The Court of Appeal heard that villagers must be allowed to uphold their centuries-old celebrations without worrying that they will be sued if accidents happen.
Lord Justice Scott Baker said: “If the courts were to set a higher standard of care than what is reasonable, the consequences would quickly be felt.
“There would be no fetes, no maypole dancing and no activities that have come to be a part of the English village green for fear of what might go wrong.”
(Martin Beckford, ” Legal victory for village fetes and maypoles”, Daily Telegraph, Mar. 2).
Don’t
More things you really shouldn’t do if you’re a lawyer:
- While having an affair with a married client, draft a will for him in which he leaves you nearly $5 million from his estate (Orange County, N.Y. estate lawyer Michele Okin, already disbarred over unrelated client fraud; a judge threw out the will)(New York Law Journal)
- Hire a thug to rough up clients who owe you money (former Winnipeg immigration lawyer Ingrid Chen, sentenced to 18 months behind bars)(CBC)(more at Legal Juice)

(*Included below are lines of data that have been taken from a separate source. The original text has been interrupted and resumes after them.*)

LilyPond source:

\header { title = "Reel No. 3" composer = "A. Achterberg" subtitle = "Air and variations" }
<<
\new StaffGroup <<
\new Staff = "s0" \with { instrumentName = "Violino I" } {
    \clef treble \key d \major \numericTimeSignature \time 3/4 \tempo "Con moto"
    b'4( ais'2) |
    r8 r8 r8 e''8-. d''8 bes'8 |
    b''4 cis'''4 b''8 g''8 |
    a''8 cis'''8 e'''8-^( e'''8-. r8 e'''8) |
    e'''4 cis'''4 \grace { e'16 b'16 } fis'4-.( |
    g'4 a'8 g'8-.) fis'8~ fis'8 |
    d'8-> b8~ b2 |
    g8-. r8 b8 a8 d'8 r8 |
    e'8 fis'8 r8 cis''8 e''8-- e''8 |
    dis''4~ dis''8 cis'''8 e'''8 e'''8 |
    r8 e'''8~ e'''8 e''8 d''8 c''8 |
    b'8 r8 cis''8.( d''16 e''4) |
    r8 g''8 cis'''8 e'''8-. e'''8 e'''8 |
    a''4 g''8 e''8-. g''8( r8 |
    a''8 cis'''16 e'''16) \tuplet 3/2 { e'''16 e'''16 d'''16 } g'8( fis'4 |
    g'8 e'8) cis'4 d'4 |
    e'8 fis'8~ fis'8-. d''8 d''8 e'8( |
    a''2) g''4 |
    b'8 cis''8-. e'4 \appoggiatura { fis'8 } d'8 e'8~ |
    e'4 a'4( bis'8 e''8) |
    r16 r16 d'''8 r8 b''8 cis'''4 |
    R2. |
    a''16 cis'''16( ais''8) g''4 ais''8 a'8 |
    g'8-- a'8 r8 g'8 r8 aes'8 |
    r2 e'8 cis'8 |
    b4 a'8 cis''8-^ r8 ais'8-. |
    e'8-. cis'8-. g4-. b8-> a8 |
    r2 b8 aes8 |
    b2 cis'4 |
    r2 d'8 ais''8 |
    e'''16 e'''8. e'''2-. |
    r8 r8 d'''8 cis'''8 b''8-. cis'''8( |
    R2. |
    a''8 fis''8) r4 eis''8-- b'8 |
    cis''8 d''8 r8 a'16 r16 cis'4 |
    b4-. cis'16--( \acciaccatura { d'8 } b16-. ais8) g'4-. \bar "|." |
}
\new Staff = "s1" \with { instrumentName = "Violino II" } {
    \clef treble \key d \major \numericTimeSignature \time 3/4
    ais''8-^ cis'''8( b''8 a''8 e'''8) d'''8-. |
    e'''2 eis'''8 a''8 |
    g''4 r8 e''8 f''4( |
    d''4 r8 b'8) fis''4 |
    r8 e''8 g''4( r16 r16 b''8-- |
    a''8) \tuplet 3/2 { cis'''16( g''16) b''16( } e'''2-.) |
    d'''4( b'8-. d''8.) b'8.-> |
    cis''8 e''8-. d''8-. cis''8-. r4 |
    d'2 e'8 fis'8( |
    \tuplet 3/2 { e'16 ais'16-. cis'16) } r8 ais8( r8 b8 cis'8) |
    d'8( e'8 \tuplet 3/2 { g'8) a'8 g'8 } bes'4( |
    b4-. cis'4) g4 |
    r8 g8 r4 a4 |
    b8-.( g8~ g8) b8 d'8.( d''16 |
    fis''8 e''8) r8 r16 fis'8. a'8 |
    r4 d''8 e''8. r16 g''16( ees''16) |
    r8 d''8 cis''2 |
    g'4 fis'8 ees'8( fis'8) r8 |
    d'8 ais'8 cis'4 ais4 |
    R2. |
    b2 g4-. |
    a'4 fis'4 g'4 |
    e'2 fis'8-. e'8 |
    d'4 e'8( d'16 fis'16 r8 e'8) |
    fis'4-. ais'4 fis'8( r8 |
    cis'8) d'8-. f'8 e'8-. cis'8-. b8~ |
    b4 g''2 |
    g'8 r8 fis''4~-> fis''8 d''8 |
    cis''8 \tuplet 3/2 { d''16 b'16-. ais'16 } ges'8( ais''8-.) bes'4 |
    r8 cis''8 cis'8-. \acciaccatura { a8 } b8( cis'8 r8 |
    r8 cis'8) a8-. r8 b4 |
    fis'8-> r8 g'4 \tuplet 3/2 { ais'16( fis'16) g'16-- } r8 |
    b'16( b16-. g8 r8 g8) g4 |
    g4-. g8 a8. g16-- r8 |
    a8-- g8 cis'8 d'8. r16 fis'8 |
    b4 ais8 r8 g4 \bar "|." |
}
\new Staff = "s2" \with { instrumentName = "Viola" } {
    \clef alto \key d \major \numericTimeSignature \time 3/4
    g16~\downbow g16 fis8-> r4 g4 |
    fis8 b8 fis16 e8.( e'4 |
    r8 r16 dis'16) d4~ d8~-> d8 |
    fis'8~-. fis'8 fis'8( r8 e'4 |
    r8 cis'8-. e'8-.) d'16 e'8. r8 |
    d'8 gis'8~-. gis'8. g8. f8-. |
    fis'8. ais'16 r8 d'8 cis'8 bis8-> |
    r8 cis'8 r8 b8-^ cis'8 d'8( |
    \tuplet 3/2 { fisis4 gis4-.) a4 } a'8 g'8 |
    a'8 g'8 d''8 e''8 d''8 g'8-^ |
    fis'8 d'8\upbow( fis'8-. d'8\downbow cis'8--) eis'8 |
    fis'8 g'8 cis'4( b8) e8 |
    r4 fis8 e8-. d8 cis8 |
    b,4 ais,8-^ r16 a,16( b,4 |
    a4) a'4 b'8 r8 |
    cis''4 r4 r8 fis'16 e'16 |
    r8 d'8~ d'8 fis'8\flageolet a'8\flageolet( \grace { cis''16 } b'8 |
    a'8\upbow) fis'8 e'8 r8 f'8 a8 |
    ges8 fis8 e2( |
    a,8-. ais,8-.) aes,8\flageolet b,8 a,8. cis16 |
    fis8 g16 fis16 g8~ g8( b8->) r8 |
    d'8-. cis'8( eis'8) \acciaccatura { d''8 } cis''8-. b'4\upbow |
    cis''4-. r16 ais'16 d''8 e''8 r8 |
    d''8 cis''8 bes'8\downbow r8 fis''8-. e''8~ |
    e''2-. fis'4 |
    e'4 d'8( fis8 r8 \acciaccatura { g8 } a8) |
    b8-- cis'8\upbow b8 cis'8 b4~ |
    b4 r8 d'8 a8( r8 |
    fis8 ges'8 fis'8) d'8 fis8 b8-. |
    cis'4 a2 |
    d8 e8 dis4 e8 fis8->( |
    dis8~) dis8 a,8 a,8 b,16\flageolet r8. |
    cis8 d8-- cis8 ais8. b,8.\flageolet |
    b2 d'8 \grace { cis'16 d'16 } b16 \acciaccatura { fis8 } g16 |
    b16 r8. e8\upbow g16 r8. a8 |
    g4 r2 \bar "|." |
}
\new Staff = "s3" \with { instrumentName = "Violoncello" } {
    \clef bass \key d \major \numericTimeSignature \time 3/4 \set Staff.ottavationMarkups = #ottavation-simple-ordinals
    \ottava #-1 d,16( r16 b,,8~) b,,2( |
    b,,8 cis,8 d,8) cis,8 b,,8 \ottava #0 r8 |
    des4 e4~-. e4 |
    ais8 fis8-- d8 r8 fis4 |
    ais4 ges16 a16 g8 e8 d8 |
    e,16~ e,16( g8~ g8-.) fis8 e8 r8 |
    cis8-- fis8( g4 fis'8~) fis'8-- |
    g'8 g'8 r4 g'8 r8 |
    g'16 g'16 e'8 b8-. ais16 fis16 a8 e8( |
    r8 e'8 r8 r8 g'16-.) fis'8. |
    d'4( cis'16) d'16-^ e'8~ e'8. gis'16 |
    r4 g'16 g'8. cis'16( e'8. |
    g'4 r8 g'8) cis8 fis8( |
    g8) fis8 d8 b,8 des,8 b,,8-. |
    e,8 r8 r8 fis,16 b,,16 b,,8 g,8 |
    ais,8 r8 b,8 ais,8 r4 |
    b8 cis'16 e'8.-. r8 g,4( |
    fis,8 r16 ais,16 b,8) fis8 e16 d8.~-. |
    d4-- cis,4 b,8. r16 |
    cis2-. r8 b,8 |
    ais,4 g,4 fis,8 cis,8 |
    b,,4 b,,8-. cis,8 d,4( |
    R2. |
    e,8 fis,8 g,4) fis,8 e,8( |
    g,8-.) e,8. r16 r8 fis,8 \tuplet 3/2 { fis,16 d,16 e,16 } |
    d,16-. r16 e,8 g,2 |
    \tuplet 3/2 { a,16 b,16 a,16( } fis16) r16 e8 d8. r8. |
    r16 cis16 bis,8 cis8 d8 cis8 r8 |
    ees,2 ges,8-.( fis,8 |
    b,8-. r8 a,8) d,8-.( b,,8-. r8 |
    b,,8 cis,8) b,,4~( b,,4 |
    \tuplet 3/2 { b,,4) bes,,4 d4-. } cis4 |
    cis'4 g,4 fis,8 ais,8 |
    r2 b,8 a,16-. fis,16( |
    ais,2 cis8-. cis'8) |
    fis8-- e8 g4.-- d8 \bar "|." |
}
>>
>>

- Serve as straw man for a 3,000-client bogus accident ring (now-disbarred Solomon Kaplan, convicted in New York of witness tampering and making false statements to an FBI agent, though the Second Circuit vacated his insurance fraud convictions on account of judicial error)(New York Law Journal)
“Rabid”, “animal” — in the good sense?
Curious passage in a Law.com profile of federal prosecutor Michael Wang:
“Mike is just different,” said an assistant U.S. Attorney who has known him for years. “If anything, he tends toward the rabid. I like him.”
An admiring defense lawyer concurred: “He’s an animal.”
(Justin Scheck, “Corporate Crime Prosecutor Plays Hard”, The Recorder, Apr. 13).
“Don’t go to law school…”
“…unless you want to be a lawyer.”
reason: That would thin the herd pretty quickly, wouldn’t it?
Rauch: Yeah, it sure would.
— Jonathan Rauch, interviewed by Nick Gillespie in the new Reason (“The Radical Incrementalist”, Apr. 20).
New Times column — the costs of health privacy
My new column in the Times (U.K.) is on the many costs of HIPAA, the federal law which even now prevents institutions from releasing the Virginia Tech psychopath’s health records (privacy rights extend after death) and played a notable role (along with the Buckley Amendment/FERPA) in restricting the chances for relevant actors to compare notes on his symptoms of madness before it was too late (Walter Olson, “Could less rigid privacy laws have prevented the Virginia tragedy?”, Apr. 20).
More: Dr. Wes has some additional HIPAA thoughts, as does Jeff Drummond at HIPAA Blog.